OpinionIsrael-Palestinian Conflict

Israel’s inner soul

Journalist Isabel Kershner refers to the Jewish state’s “corrosive occupation” of its own homeland.

A view of Beitar Illit and Tzur Hadassah, as seen from Gush Etzion in Judea and Samaria, on Nov. 25, 2019. Photo by Gershon Elinson/Flash90.
A view of Beitar Illit and Tzur Hadassah, as seen from Gush Etzion in Judea and Samaria, on Nov. 25, 2019. Photo by Gershon Elinson/Flash90.
Jerold S. Auerbach
Jerold S. Auerbach is the author of 12 books, including Print to Fit: The New York Times, Zionism and Israel (1896-2016) and Israel 1896-2016, selected for Mosaic by Ruth Wisse and Martin Kramer as a “Best Book for 2019.”

Isabel Kershner has long been a prolific writer about Israel and its enduring conflict with Palestinians. In Barrier: The Seam of the Israeli-Palestinian Conflict (2005), she explored the security wall built by Israel to protect its people from an unrelenting wave of Palestinian terrorist attacks. Two years later, she began reporting from Jerusalem for The New York Times.

Over time, she became fascinated with “Israel’s battle for its inner soul,” the subtitle of her recently published The Land of Hope and Fear. In her prologue, she describes Israel as “a modern miracle, a regional superpower, and a prosperous and innovative country projecting might to the world.” But her praise recedes as she perceives the entanglement of Israelis in “identity conflicts and culture wars” that threaten to “trample the rule of law and its future as a Jewish liberal democracy.”

In 1967, following Israel’s stunning victory in the Six-Day War, its “long-occupied territories” (known from antiquity as biblical Judea and Samaria), were newly settled by “messianic zealots” who, for Kershner, are at “the core of the problem.” This “group of fanatics” was “determined to push into the heavily Arab-populated biblical heartland of the West Bank.” Once the right-wing Likud government came to power in 1977, settlement homes “sprang up like mushrooms,” which was clearly distasteful to Kershner.

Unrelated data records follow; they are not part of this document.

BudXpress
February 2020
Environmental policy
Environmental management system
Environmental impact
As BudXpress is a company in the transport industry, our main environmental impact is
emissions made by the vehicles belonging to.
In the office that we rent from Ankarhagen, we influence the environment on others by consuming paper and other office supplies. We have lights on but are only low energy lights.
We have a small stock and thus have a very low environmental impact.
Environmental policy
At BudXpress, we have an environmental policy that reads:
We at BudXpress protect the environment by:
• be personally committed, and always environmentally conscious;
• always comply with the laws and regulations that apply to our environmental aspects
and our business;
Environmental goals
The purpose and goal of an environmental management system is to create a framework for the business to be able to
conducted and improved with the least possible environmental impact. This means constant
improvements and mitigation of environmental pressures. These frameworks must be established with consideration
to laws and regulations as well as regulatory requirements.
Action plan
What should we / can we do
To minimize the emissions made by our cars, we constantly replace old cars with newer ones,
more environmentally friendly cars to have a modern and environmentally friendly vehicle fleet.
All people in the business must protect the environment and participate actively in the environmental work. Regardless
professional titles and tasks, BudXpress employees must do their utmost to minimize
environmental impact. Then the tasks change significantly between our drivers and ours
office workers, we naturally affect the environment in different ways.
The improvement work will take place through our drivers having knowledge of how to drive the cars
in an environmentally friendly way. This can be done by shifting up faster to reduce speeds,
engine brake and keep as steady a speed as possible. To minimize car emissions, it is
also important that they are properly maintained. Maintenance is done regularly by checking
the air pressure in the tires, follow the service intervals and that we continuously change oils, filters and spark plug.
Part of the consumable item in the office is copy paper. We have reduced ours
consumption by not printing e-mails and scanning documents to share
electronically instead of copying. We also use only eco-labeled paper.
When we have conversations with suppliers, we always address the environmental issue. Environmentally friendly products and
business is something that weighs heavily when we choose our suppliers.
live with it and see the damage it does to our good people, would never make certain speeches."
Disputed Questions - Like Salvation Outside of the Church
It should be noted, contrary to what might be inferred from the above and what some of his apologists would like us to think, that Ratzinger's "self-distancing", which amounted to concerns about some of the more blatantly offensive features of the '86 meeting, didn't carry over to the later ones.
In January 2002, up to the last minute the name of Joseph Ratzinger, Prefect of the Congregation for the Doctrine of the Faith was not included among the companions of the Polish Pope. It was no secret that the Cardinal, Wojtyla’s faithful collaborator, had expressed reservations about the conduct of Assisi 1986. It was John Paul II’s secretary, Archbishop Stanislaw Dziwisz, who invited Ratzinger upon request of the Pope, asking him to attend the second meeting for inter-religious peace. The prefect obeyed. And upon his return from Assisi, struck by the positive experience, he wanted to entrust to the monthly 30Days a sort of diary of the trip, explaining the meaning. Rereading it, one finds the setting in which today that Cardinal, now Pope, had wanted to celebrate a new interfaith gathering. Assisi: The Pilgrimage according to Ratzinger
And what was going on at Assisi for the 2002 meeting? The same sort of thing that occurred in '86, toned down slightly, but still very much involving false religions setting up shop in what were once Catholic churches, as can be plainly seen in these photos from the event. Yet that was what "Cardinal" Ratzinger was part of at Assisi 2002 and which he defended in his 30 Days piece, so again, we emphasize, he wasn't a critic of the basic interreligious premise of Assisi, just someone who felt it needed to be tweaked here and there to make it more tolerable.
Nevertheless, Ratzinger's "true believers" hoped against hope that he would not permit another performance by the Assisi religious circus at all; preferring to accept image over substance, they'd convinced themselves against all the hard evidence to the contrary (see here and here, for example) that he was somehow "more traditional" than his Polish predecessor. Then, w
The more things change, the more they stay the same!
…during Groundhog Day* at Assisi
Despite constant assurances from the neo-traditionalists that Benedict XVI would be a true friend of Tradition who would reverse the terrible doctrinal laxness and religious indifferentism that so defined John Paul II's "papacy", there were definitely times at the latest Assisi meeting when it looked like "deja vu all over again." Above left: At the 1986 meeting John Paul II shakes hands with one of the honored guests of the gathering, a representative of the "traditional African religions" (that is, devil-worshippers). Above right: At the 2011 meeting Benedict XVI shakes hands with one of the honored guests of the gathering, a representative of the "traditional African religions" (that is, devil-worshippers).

The “obvious hostility of the Palestinians toward their occupiers,” she writes, ignores the historic reality that it was Arabs who for many centuries had occupied the ancient Jewish homeland of Judea and Samaria. Although Kershner recognizes that “Jewish communities, however small, had maintained a constant presence in the Holy Land since the days of antiquity,” she nonetheless refers to Israel’s “corrosive occupation” of its own homeland. Following the Six-Day War in June 1967, Jewish settlers—beneficiaries of “complex and shadowy transactions”—had returned “in the dark of night” to regain their former homes as though it was a forbidden intrusion.

After a Palestinian stabbed 12 Israelis in Tel Aviv, Kershner wrote about the pious terrorist, his mother and family, and their sparsely furnished apartment. Nothing was written about the Jewish victims, their families or their homes. Following a wave of Palestinian terrorist attacks, Kershner failed to distinguish between assailants and victims. Instead, she noted that “intensifying violence has claimed lives on both sides.” After an Israeli woman settler was fatally stabbed in the presence of three of her children, dominating Israeli news, Kershner—who did not report her gruesome murder—merely noted that “much of the world considers the settlements illegal and an obstacle to the establishment of an independent Palestinian state.”

Kershner follows in the ideological footsteps of her Times’ predecessors. Once there was a Jewish state, a stream of Times Jerusalem bureau chiefs and columnists became Israel’s critics. Thomas Friedman led the way. A relentless critic of Israel for ignoring the plight of Palestinians, he blamed it for its “colonial Israeli occupation of Palestinian land” (biblical Judea and Samaria). Identifying Israelis with Southern racists, he equated a violent Palestinian uprising that targeted Israeli civilians with the American civil-rights struggle. Comparing Israel to South Africa, he warned that unless it halted settlement construction, it would become an “apartheid-like state.” As the self-appointed chronicler of Israel’s failings, he absurdly claimed to be helping it to preserve its moral integrity.

Columnist Anthony Lewis, a hectoring critic of Israel, wrote that “occupation requires repression,” insuring “the corruption of its own democratic ethic.” Infuriated with Jewish settlements by “Jewish zealots,” he identified “chilling similarities” with South African apartheid. Roger Cohen recommended American “hammering” on Israeli for its occupation, which made it “impossible for Israel to be a democratic and Jewish state.” For Nicholas Kristof, settlements were “Israeli colonies,” and settlers were “suffocating, impoverishing and antagonizing” Palestinians.

For Isabel Kershner, “Israel’s battle for its inner soul” is doomed to failure for as long as it “occupies” its biblical homeland. To the contrary. Israel’s soul is preserved for as long as it retains biblical Judea and Samaria.

The opinions and facts presented in this article are those of the author, and neither JNS nor its partners assume any responsibility for them.